Am I too dumb to implement Instance Norm?

derJaeger · April 19, 2018, 1:25pm

I tried to implement something related to Layer/Group norm from scratch (without using F.batchnorm) and it would not run properly, so I dumbed it down all the way to InstanceNorm and even that does not work. I know there is a pytorch implementation and that one works, but for what I would like to do I need a custom implementation. It must be something obvious that I am missing because it is a really simple thing to do but I just can’t figure out what’s wrong…

class InstanceNorm(nn.Module):
    def __init__(self, *args, **kwargs):
        super(InstanceNorm, self).__init__()

    def forward(self, x):
        """

        :param x: has either shape (b, c, x, y) or shape (b, c, x, y, z)
        :return:
        """
        x2 = x.view(*x.shape[:2], -1) # x2.shape = (b, c, x*y(*z))

        #detach to stop gradients
        mn = x2.mean(-1).detach() # mn.shape = (b, c)
        sd = x2.std(-1).detach() # sd.shape = (b, c)
        mn = mn.view(*mn.shape[:2], *((len(x.shape) - 2) * [1])) # mn.shape = (b, c, 1, 1(, 1))
        sd = sd.view(*sd.shape[:2], *((len(x.shape) - 2) * [1])) # sd.shape = (b, c, 1, 1(, 1))

        x = (x - mn) / (sd + 1e-8)
        return x

Ideas?
Thanks a lot!

albanD · April 19, 2018, 1:46pm

Hi,

When you mean it does not work, what does that mean? It crashes? Or it fails to train?

I am not an expert at all but I think in batchnorm at least, you actually want to backprop through the mean and std computation, not doing makes the performances much worst.

derJaeger · April 19, 2018, 2:40pm

Hi Alban,
sorry I should have been more specific. If I try to train a model that includes this normalization instead of the pytorch implementation it will not train properly (loss does not go down).
If I do not deatch() mn and sd then the loss is nan (which I don’t understand because I am adding +1e-8 to sd to prevent just that.
Regards,
Fabian

albanD · April 19, 2018, 2:49pm

For single precision 1e-8 is too small I think, you would need at least 1e-6.

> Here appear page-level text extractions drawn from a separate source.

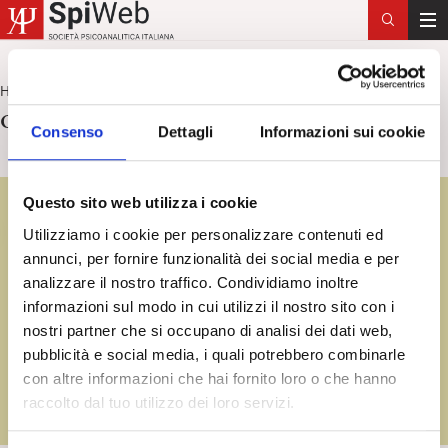
T
o
g
Home
oggetto confusivo
>
g
oggetto confusivo
l
Consenso
Dettagli
Informazioni sui cookie
e
n
a
Questo sito web utilizza i cookie
v
Utilizziamo i cookie per personalizzare contenuti ed
i
annunci, per fornire funzionalità dei social media e per
g
analizzare il nostro traffico. Condividiamo inoltre
a
informazioni sul modo in cui utilizzi il nostro sito con i
t
nostri partner che si occupano di analisi dei dati web,
i
pubblicità e social media, i quali potrebbero combinarle
o
con altre informazioni che hai fornito loro o che hanno
n
raccolto dal tuo utilizzo dei loro servizi.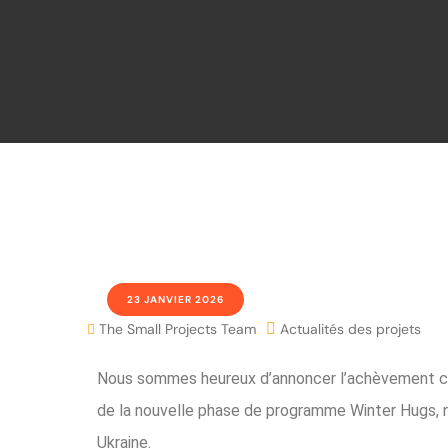
23 JANVIER 2026
The Small Projects Team
Actualités des projets
Nous sommes heureux d’annoncer l’achèvement co
de la nouvelle phase de programme Winter Hugs, n
Ukraine.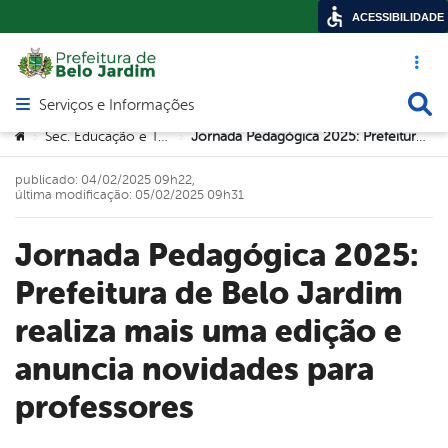
ACESSIBILIDADE
Acesso ráp
Busca
Serviços e Informações
Abrir menu principal de navegação
Você está aqui:
Sec. Educação e Tecnologia
Jornada Pedagógica 2025: Prefeitura de Belo Jardim realiza mais uma edição e anuncia novidades para professores
>
>
publicado: 04/02/2025 09h22,
última modificação: 05/02/2025 09h31
Jornada Pedagógica 2025:
Prefeitura de Belo Jardim
realiza mais uma edição e
anuncia novidades para
professores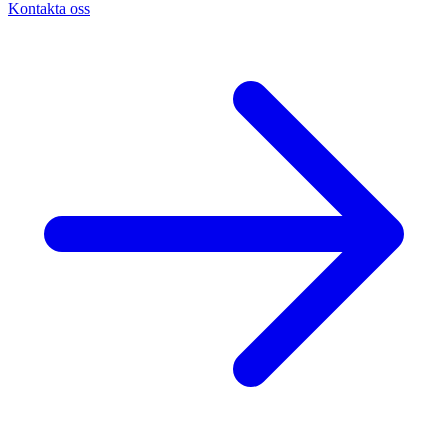
Kontakta oss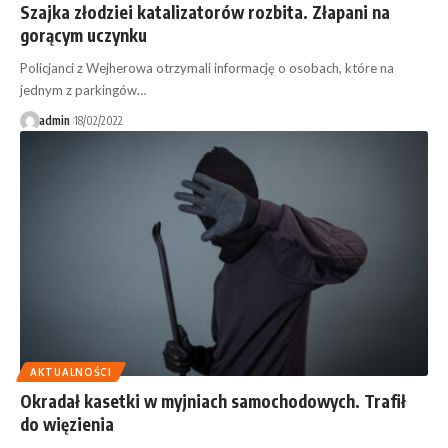
Szajka złodziei katalizatorów rozbita. Złapani na
gorącym uczynku
Policjanci z Wejherowa otrzymali informację o osobach, które na
jednym z parkingów…
admin
18/02/2022
AKTUALNOŚCI
Okradał kasetki w myjniach samochodowych. Trafił
do więzienia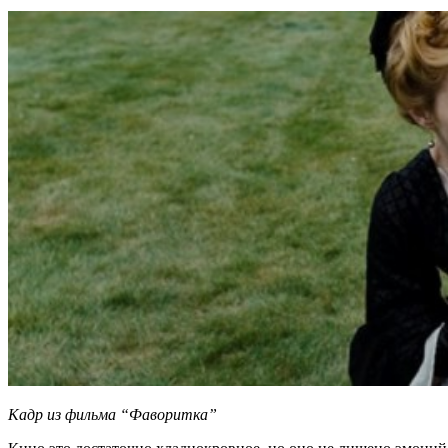
Кадр из фильма “Фаворитка”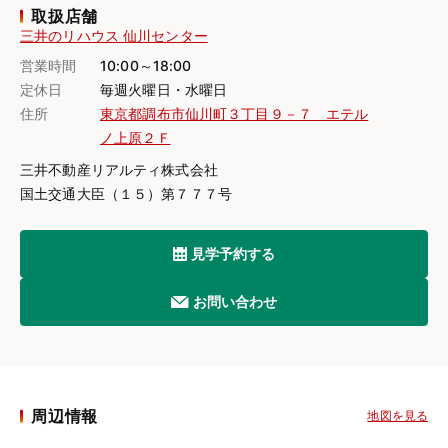
取扱店舗
三井のリハウス 仙川センター
営業時間
10:00～18:00
定休日
毎週火曜日・水曜日
住所
東京都調布市仙川町３丁目９－７ エテル
ノ上原２Ｆ
三井不動産リアルティ株式会社
国土交通大臣（１５）第７７７号
見学予約する
お問い合わせ
周辺情報
地図を見る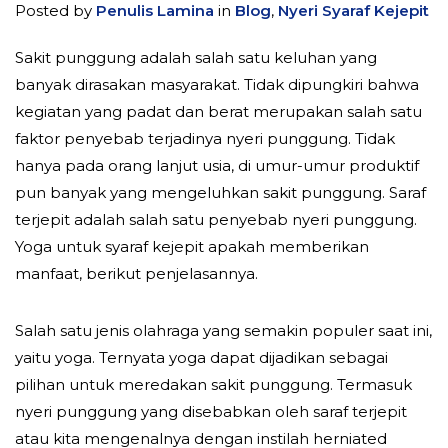
Posted by
Penulis Lamina
in
Blog
,
Nyeri Syaraf Kejepit
Sakit punggung adalah salah satu keluhan yang
banyak dirasakan masyarakat. Tidak dipungkiri bahwa
kegiatan yang padat dan berat merupakan salah satu
faktor penyebab terjadinya nyeri punggung. Tidak
hanya pada orang lanjut usia, di umur-umur produktif
pun banyak yang mengeluhkan sakit punggung. Saraf
terjepit adalah salah satu penyebab nyeri punggung.
Yoga untuk syaraf kejepit apakah memberikan
manfaat, berikut penjelasannya.
Salah satu jenis olahraga yang semakin populer saat ini,
yaitu yoga. Ternyata yoga dapat dijadikan sebagai
pilihan untuk meredakan sakit punggung. Termasuk
nyeri punggung yang disebabkan oleh saraf terjepit
atau kita mengenalnya dengan instilah herniated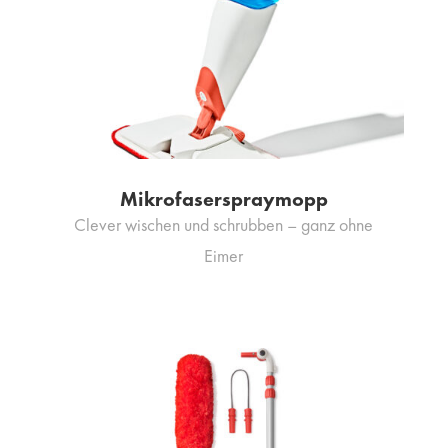
Mikrofaserspraymopp
Clever wischen und schrubben – ganz ohne
Eimer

derJaeger · April 19, 2018, 2:51pm

Swapped 1e-8 to 1e-6, still nan

albanD · April 19, 2018, 2:54pm

Humm
You can use the register_hook() function to have a function called when gradient is computed.
I would use that to check exactly where are the nans appearing here. Is it possible that std returns nan gradients for certain inputs?

derJaeger · April 19, 2018, 3:19pm

hooks revealed that the further the gradients were propagated the larger they got (pretty rapidly) until they overflowed.
Interestingly, replacing .std() with .var() fixes the problem and the network will train properly. Any ideas on why that is?

derJaeger · April 19, 2018, 3:28pm

The problem seems to be with the square root of the variance.
x = (x - mn) / (var.sqrt() + 1e-6)
will give nans while
x = (x - mn) / (var + 1e-6).sqrt()
works just fine. Strange.

albanD · April 19, 2018, 3:42pm

This is what I expected: the gradient of square root at 0 does not exist and so will return nan. So in your case if the variance is 0, then you will get nan gradients.

derJaeger · April 20, 2018, 9:53am

Hi Alban,
thank you so much for your help. I did not think about what the gradient of sqrt would be at 0.
What I do not fully understand is why I need to not detach the mean and standard deviation. Could you explain that a little more (if you don’t mind?)
Thanks a lot again!
Fabian

albanD · April 20, 2018, 10:02am

Well I do not want to be associated with this at all !
It’s just what they do in the paper. And if you do it in practice (even though it makes no sense in theory) it works better.

derJaeger · April 20, 2018, 12:15pm

Alrighty then. I did not hear or read anything.

Do you know how the internal pytorch implementation works? Mine uses more memory and I need to reduce the batch size by abot 30% - that’s quite a lot. Inplace for x = (x - mn) / (sd) does not work :-/

albanD · April 20, 2018, 12:38pm

I’m afraid this comes down to low level optimizations.
One simple thing you can do is implement your own Function (see doc on how to do it). That will allow you to keep only a minimal set of intermediary variables. But that means that you will have to reimplement the backward of your function by hand.

derJaeger · April 20, 2018, 12:41pm

Thanks a lot for the reply. I think implementing my own function will be too much effort for what I want to do
Thanks again for your help. I appreciate that a lot!